→ EXERCISE INSTRUCTIONS: Render every line of the items below as a Markdown table with the columns Row and Line, numbering the rows and skipping blank lines. Leave the pictures out.
- - -
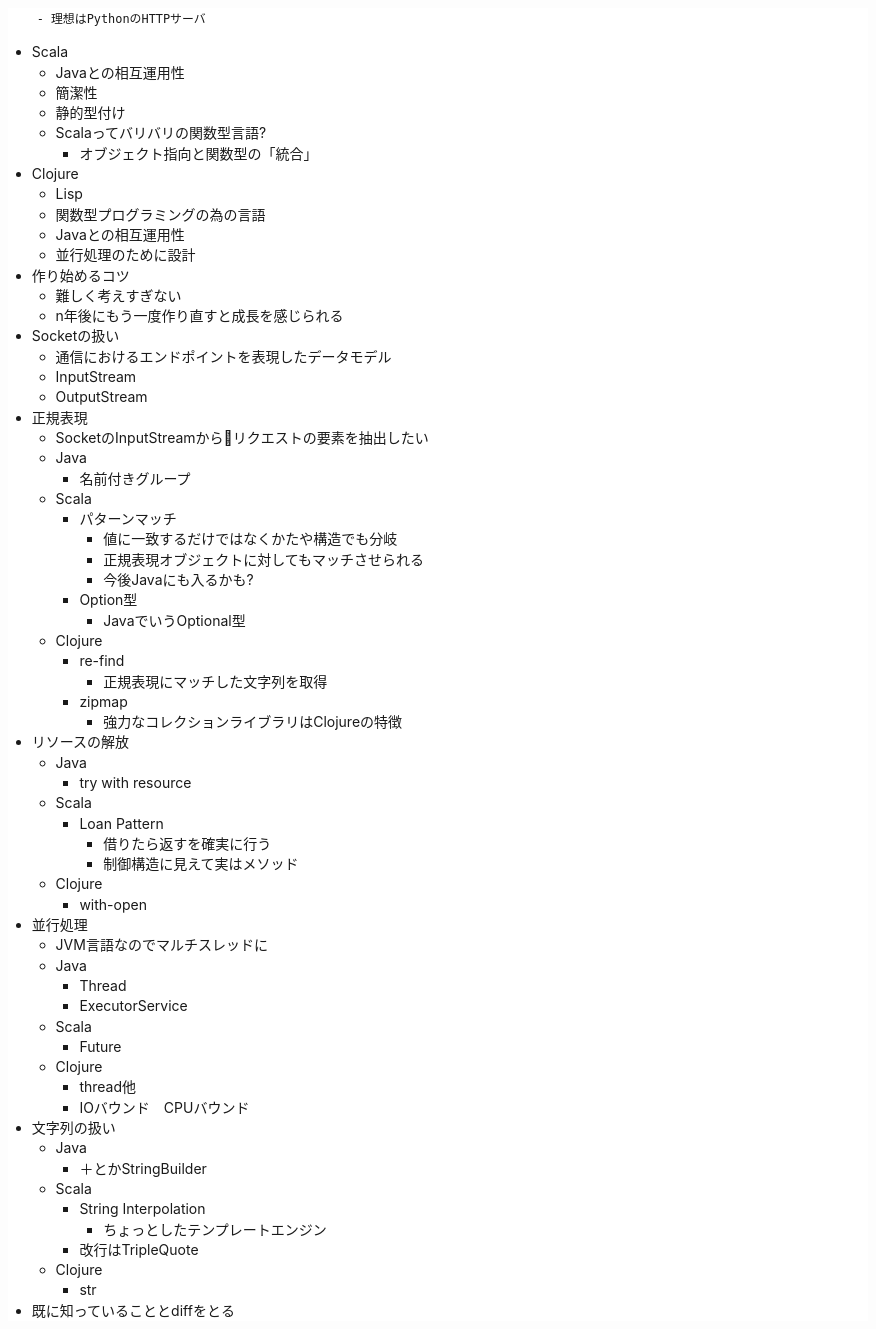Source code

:         - 理想はPythonのHTTPサーバ
- Scala
    - Javaとの相互運用性
    - 簡潔性
    - 静的型付け
    - Scalaってバリバリの関数型言語?
        - オブジェクト指向と関数型の「統合」
- Clojure
    - Lisp
    - 関数型プログラミングの為の言語
    - Javaとの相互運用性
    - 並行処理のために設計
- 作り始めるコツ
    - 難しく考えすぎない
    - n年後にもう一度作り直すと成長を感じられる
- Socketの扱い
    - 通信におけるエンドポイントを表現したデータモデル
    - InputStream
    - OutputStream
- 正規表現
    - SocketのInputStreamからリクエストの要素を抽出したい
    - Java
        - 名前付きグループ
    - Scala
        - パターンマッチ
            - 値に一致するだけではなくかたや構造でも分岐
            - 正規表現オブジェクトに対してもマッチさせられる
            - 今後Javaにも入るかも?
        - Option型
            - JavaでいうOptional型
    - Clojure
        - re-find
            - 正規表現にマッチした文字列を取得
        - zipmap
            - 強力なコレクションライブラリはClojureの特徴
- リソースの解放
    - Java
        - try with resource
    - Scala
        - Loan Pattern
            - 借りたら返すを確実に行う
            - 制御構造に見えて実はメソッド
    - Clojure
        - with-open
- 並行処理
    - JVM言語なのでマルチスレッドに
    - Java
        - Thread
        - ExecutorService
    - Scala
        - Future
    - Clojure
        - thread他
        - IOバウンド　CPUバウンド
- 文字列の扱い
    - Java
        - ＋とかStringBuilder
    - Scala
        - String Interpolation
            - ちょっとしたテンプレートエンジン
        - 改行はTripleQuote
    - Clojure
        - str
- 既に知っていることとdiffをとる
- - -
→ RESULT:
| Row | Line |
|---|---|
| 1 | Source code |
| 2 | :         - 理想はPythonのHTTPサーバ |
| 3 | - Scala |
| 4 |     - Javaとの相互運用性 |
| 5 |     - 簡潔性 |
| 6 |     - 静的型付け |
| 7 |     - Scalaってバリバリの関数型言語? |
| 8 |         - オブジェクト指向と関数型の「統合」 |
| 9 | - Clojure |
| 10 |     - Lisp |
| 11 |     - 関数型プログラミングの為の言語 |
| 12 |     - Javaとの相互運用性 |
| 13 |     - 並行処理のために設計 |
| 14 | - 作り始めるコツ |
| 15 |     - 難しく考えすぎない |
| 16 |     - n年後にもう一度作り直すと成長を感じられる |
| 17 | - Socketの扱い |
| 18 |     - 通信におけるエンドポイントを表現したデータモデル |
| 19 |     - InputStream |
| 20 |     - OutputStream |
| 21 | - 正規表現 |
| 22 |     - SocketのInputStreamからリクエストの要素を抽出したい |
| 23 |     - Java |
| 24 |         - 名前付きグループ |
| 25 |     - Scala |
| 26 |         - パターンマッチ |
| 27 |             - 値に一致するだけではなくかたや構造でも分岐 |
| 28 |             - 正規表現オブジェクトに対してもマッチさせられる |
| 29 |             - 今後Javaにも入るかも? |
| 30 |         - Option型 |
| 31 |             - JavaでいうOptional型 |
| 32 |     - Clojure |
| 33 |         - re-find |
| 34 |             - 正規表現にマッチした文字列を取得 |
| 35 |         - zipmap |
| 36 |             - 強力なコレクションライブラリはClojureの特徴 |
| 37 | - リソースの解放 |
| 38 |     - Java |
| 39 |         - try with resource |
| 40 |     - Scala |
| 41 |         - Loan Pattern |
| 42 |             - 借りたら返すを確実に行う |
| 43 |             - 制御構造に見えて実はメソッド |
| 44 |     - Clojure |
| 45 |         - with-open |
| 46 | - 並行処理 |
| 47 |     - JVM言語なのでマルチスレッドに |
| 48 |     - Java |
| 49 |         - Thread |
| 50 |         - ExecutorService |
| 51 |     - Scala |
| 52 |         - Future |
| 53 |     - Clojure |
| 54 |         - thread他 |
| 55 |         - IOバウンド　CPUバウンド |
| 56 | - 文字列の扱い |
| 57 |     - Java |
| 58 |         - ＋とかStringBuilder |
| 59 |     - Scala |
| 60 |         - String Interpolation |
| 61 |             - ちょっとしたテンプレートエンジン |
| 62 |         - 改行はTripleQuote |
| 63 |     - Clojure |
| 64 |         - str |
| 65 | - 既に知っていることとdiffをとる |